Why: GS1 is the platform's namesake standard, so correctness (no wrong-product resolves) and a credible path to interoperability outweigh a certified resolver on day one. A generic SDK keeps the standard logic in one tested place across the Go backend and TS frontend, prevents parser drift, and turns a course requirement into a reusable open-source artefact. Because the SDK is generic GS1 logic and not PackyTrace code, it is an ordinary dependency under ADR-010, not cross-service code sharing — a boundary that holds only while it stays free of PackyTrace domain concepts.

Trade-off: Go/TS parity must be enforced by the shared vector corpus rather than a single binary; full resolver conformance (/.well-known/gs1resolver, linkset) and the open-source extraction are deferred.

ADR-014: AWS deployment — single ARM box, compose, Terraform

Status: accepted · Date: 2026-06-16

Context: The platform must run on a real public URL within AWS free-plan credits (~$100–200, ~6 months). The managed-service shape (ECS Fargate per service + RDS + MSK) costs ~$200+/month — MSK alone exhausts the credits in weeks — so it is not viable on a free budget. The HTTPS requirement is hard: barcode scanning needs camera access, which browsers only grant over TLS.

Decision: Deploy the existing container stack onto one EC2 instance (c7i-flex.large, 4 GB x86_64) running Docker Compose, provisioned with Terraform (deployment/aws/, account 398152419692, eu-central-1). The instance type is constrained by the AWS Free Plan, which only permits launching a fixed allowlist of types (ARM t4g.medium is not on it; c7i-flex.large is the roomiest 4 GB option available).

  • Self-hosted data plane.

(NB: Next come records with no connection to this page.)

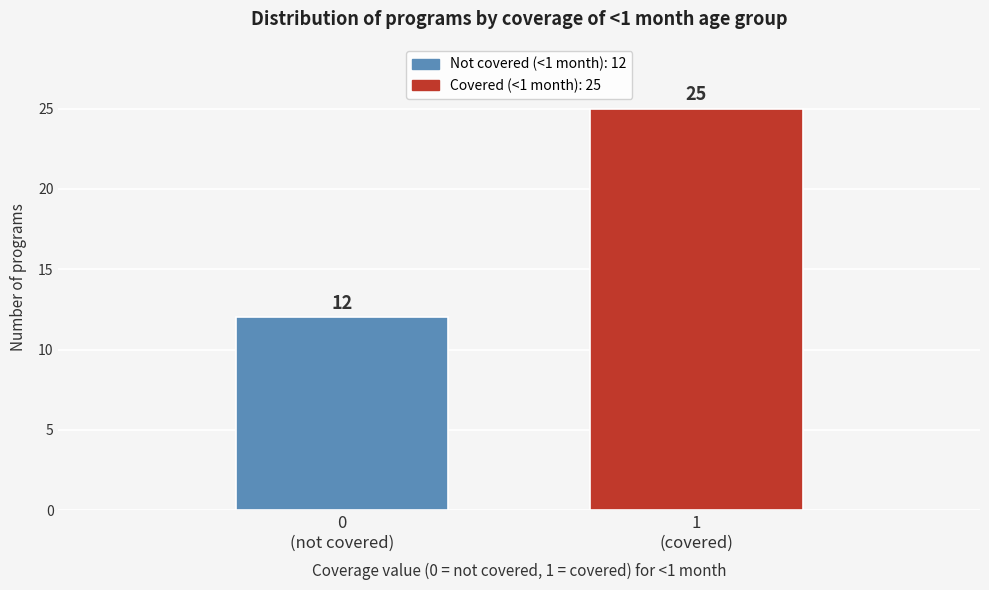

Reading left to right, list all the values displayed in this chart.

12	25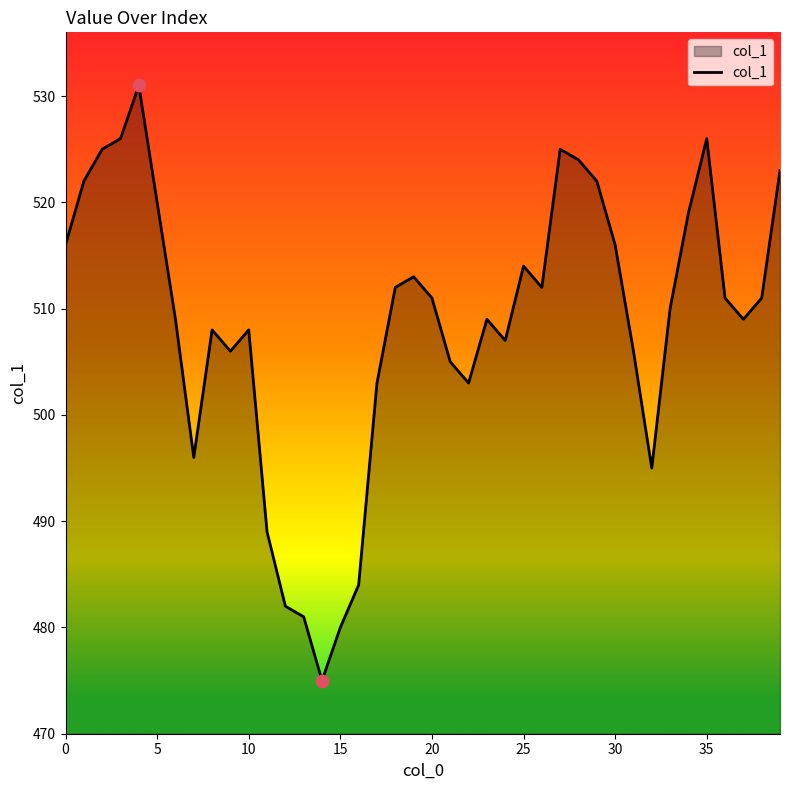

What is the smallest value displayed?

475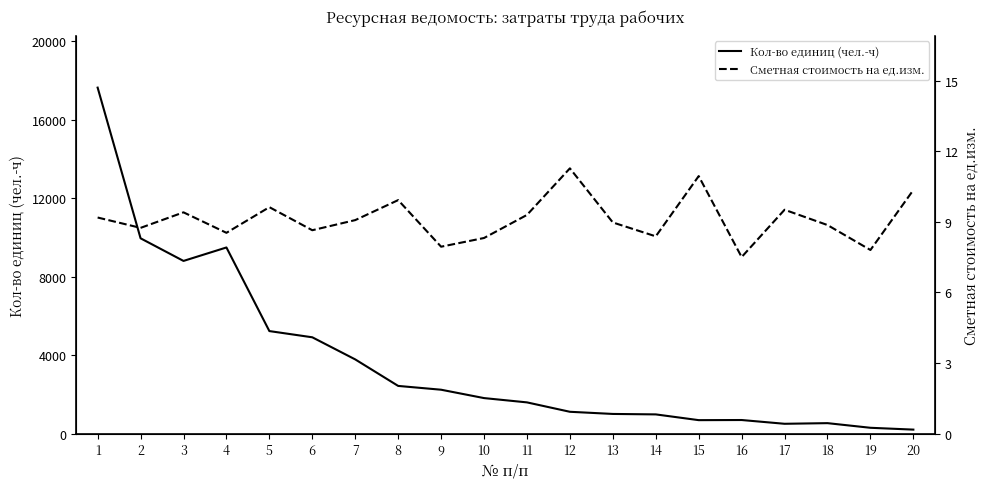

List the series in order of their peak value, lowest first.

Сметная стоимость на ед.изм., Кол-во единиц (чел.-ч)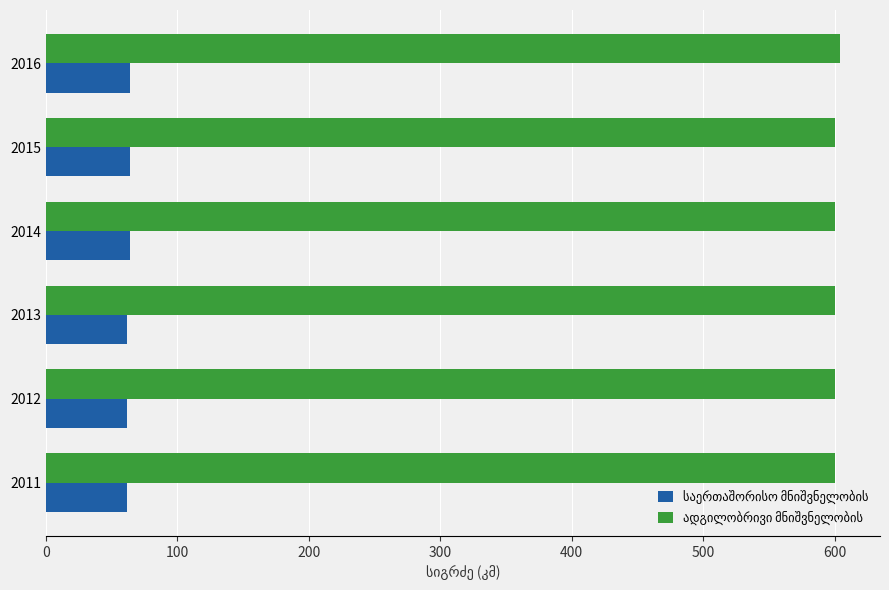

What is the smallest value displayed?

61.8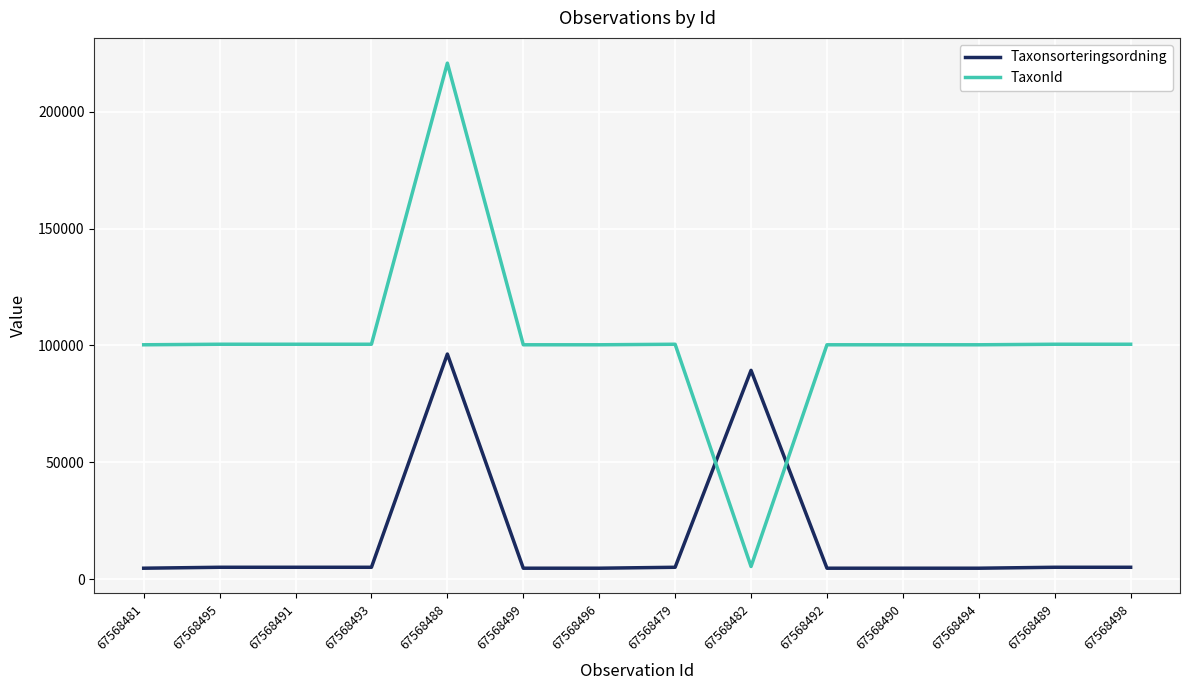

The TaxonId series shows 28074 at 67568495. True or false?

False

Postgres, the broker, and Keycloak run as containers on the box, not as RDS/MSK. The schema-per-service role isolation (ADR-009) is preserved exactly — the prod Postgres init creates the same GRANT-limited roles, with passwords injected from SSM instead of the dev defaults. Keycloak gets its own Postgres database (production mode forbids the dev H2 store) and stays internal.
  • Redpanda replaces Apache Kafka in the deployed stack only (Kafka-API compatible, JVM-free) so the broker fits the box's RAM. Dev/CI keep Apache Kafka; franz-go is unchanged. No contract or ADR-010 change — same topics, same envelope.
  • Caddy is the only public surface. It terminates TLS (Let's Encrypt for the configured host), serves the SPA, and proxies /api/*, /01/*, /health — same-origin, no CORS. Postgres, Redpanda, Keycloak, and all 7 services are internal-only. Because auth is server-side ROPC (ADR-011), Keycloak is never exposed and the token issuer stays its internal address.
  • Images are built amd64 in CI and pushed to GHCR; the box pulls via a read:packages PAT. Shell access is SSM Session Manager (no SSH, no key pairs). Secrets are generated by Terraform and stored as SSM SecureStrings; state and data persist on a separate EBS volume so the instance is replaceable.

Why: A single box is the only shape that fits the budget while keeping the architecture's load-bearing invariants (DB-enforced tenant/schema isolation, Keycloak auth, contracts-only coupling) intact. Terraform makes the whole footprint reproducible and destroy-able to stop spending.

Trade-off: No high availability — the box is a single point of failure, and a replacement incurs cold-start + cert re-issue. This is deployment topology only; it does not relax any service boundary (ADR-008/009/010) or the auth/privacy rules (ADR-001/005/011). Migrating to managed services later is a deployment change, not a code change. Backups (EBS snapshots / pg_dump to S3) and a CDN are deferred.